Access to Pediatric Technologies Act of 2025
The Access to Pediatric Technologies Act of 2025 would add a new process under Medicare’s physician fee schedule to establish national relative value units (RVUs) for certain pediatric medical devices (qualifying pediatric technologies) when manufacturers request them. Starting in 2026, manufacturers could petition the Secretary of Health and Human Services to set RVUs for these devices, which would determine physician payments for services involving the devices through Medicare’s payment framework. The rulemaking would rely on data provided by manufacturers (pricing, claims data, time-and-motion studies, etc.) and follow an annual cycle. Importantly, the bill does not mandate coverage for these devices nor does it change the basic coverage standards; it only creates a mechanism to price physician services related to pediatric technologies if and when RVUs are established.
Key Points
- 1Establishes a new subsection (u) to Section 1848 of the Social Security Act to create national RVUs for qualifying pediatric technologies when requested.

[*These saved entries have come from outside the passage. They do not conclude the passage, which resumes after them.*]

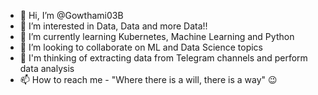 - 👋 Hi, I’m @Gowthami03B
- 👀 I’m interested in Data, Data and more Data!!
- 🌱 I’m currently learning Kubernetes, Machine Learning and Python
- 💞️ I’m looking to collaborate on ML and Data Science topics
- 💭 I'm thinking of extracting data from Telegram channels and perform data analysis
- 📫 How to reach me - "Where there is a will, there is a way" 😉

<!---
Gowthami03B/Gowthami03B is a ✨ special ✨ repository because its `README.md` (this file) appears on your GitHub profile.
You can click the Preview link to take a look at your changes.
--->
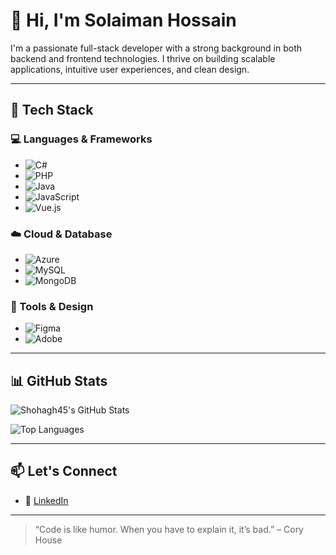# 👋 Hi, I'm Solaiman Hossain

I'm a passionate full-stack developer with a strong background in both backend and frontend technologies. I thrive on building scalable applications, intuitive user experiences, and clean design.

---

## 🚀 Tech Stack

### 💻 Languages & Frameworks
- ![C#](https://img.shields.io/badge/-C%23-239120?style=flat-square&logo=c-sharp&logoColor=white)
- ![PHP](https://img.shields.io/badge/-PHP-777BB4?style=flat-square&logo=php&logoColor=white)
- ![Java](https://img.shields.io/badge/-Java-007396?style=flat-square&logo=java&logoColor=white)
- ![JavaScript](https://img.shields.io/badge/-JavaScript-F7DF1E?style=flat-square&logo=javascript&logoColor=black)
- ![Vue.js](https://img.shields.io/badge/-Vue.js-4FC08D?style=flat-square&logo=vue.js&logoColor=white)

### ☁️ Cloud & Database
- ![Azure](https://img.shields.io/badge/-Azure-0078D4?style=flat-square&logo=microsoftazure&logoColor=white)
- ![MySQL](https://img.shields.io/badge/-MySQL-4479A1?style=flat-square&logo=mysql&logoColor=white)
- ![MongoDB](https://img.shields.io/badge/-MongoDB-47A248?style=flat-square&logo=mongodb&logoColor=white)

### 🧰 Tools & Design
- ![Figma](https://img.shields.io/badge/-Figma-F24E1E?style=flat-square&logo=figma&logoColor=white)
- ![Adobe](https://img.shields.io/badge/-Adobe-FF0000?style=flat-square&logo=adobe&logoColor=white)

---

## 📊 GitHub Stats

![Shohagh45's GitHub Stats](https://github-readme-stats.vercel.app/api?username=Shohagh45&show_icons=true&theme=default)

![Top Languages](https://github-readme-stats.vercel.app/api/top-langs/?username=Shohagh45&layout=compact&hide=html)

---

## 📫 Let's Connect
- 🔗 [LinkedIn]([https://linkedin.com/in/your-link-here](https://www.linkedin.com/in/solaiman-hossain-79b180259/))


---

> “Code is like humor. When you have to explain it, it’s bad.” – Cory House
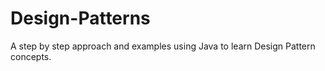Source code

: Design-Patterns
===============
A step by step approach and examples using Java to learn Design Pattern concepts.


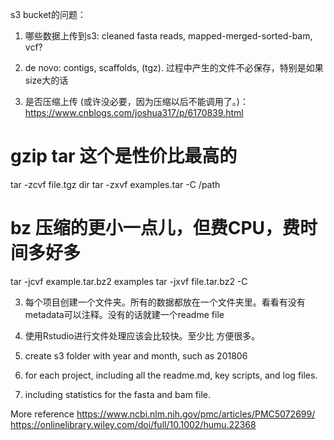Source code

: s3 bucket的问题：
1) 哪些数据上传到s3: cleaned fasta reads, mapped-merged-sorted-bam, vcf?
1) de novo: contigs, scaffolds, (tgz). 
过程中产生的文件不必保存，特别是如果size大的话

2) 是否压缩上传 (或许没必要，因为压缩以后不能调用了。)： https://www.cnblogs.com/joshua317/p/6170839.html
# gzip tar 这个是性价比最高的
tar -zcvf file.tgz dir 
tar -zxvf examples.tar -C /path
# bz 压缩的更小一点儿，但费CPU，费时间多好多
tar -jcvf example.tar.bz2 examples
tar -jxvf file.tar.bz2 -C

3) 每个项目创建一个文件夹。所有的数据都放在一个文件夹里。看看有没有metadata可以注释。没有的话就建一个readme file

4) 使用Rstudio进行文件处理应该会比较快。至少比 方便很多。
5) create s3 folder with year and month, such as 201806
6) for each project, including all the readme.md, key scripts, and log files.
7) including statistics for the fasta and bam file.


More reference
https://www.ncbi.nlm.nih.gov/pmc/articles/PMC5072699/
https://onlinelibrary.wiley.com/doi/full/10.1002/humu.22368


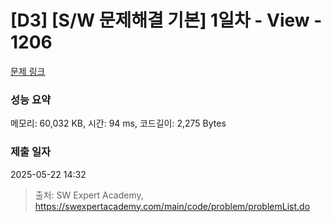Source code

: # [D3] [S/W 문제해결 기본] 1일차 - View - 1206 

[문제 링크](https://swexpertacademy.com/main/code/problem/problemDetail.do?contestProbId=AV134DPqAA8CFAYh) 

### 성능 요약

메모리: 60,032 KB, 시간: 94 ms, 코드길이: 2,275 Bytes

### 제출 일자

2025-05-22 14:32



> 출처: SW Expert Academy, https://swexpertacademy.com/main/code/problem/problemList.do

- 2Qualifying pediatric technology criteria: the device must be covered by Medicare, FDA-approved/cleared/authorized under specified FDA authorities, described by a temporary Level I HCPCS code for emerging tech, and used predominantly in pediatric procedures or designed for safe and effective pediatric use.
- 3Implementation and timeline: manufacturers can submit a written request; the Secretary will set RVUs through the annual physician fee schedule rulemaking. If the request is received on or before May 1 in a given year, RVUs are established in that year’s rulemaking; if after May 1, RVUs are established in the following year’s rulemaking.
- 4Data requirements: manufacturers must provide information to verify eligibility and to help set RVUs, including pricing data, claims data, time/motion studies, invoices, and other relevant information.
- 5Nature of the change: this creates a pathway to price physician services for pediatric technologies under Medicare’s payment system but does not require Medicare coverage of the technology or alter existing coverage requirements.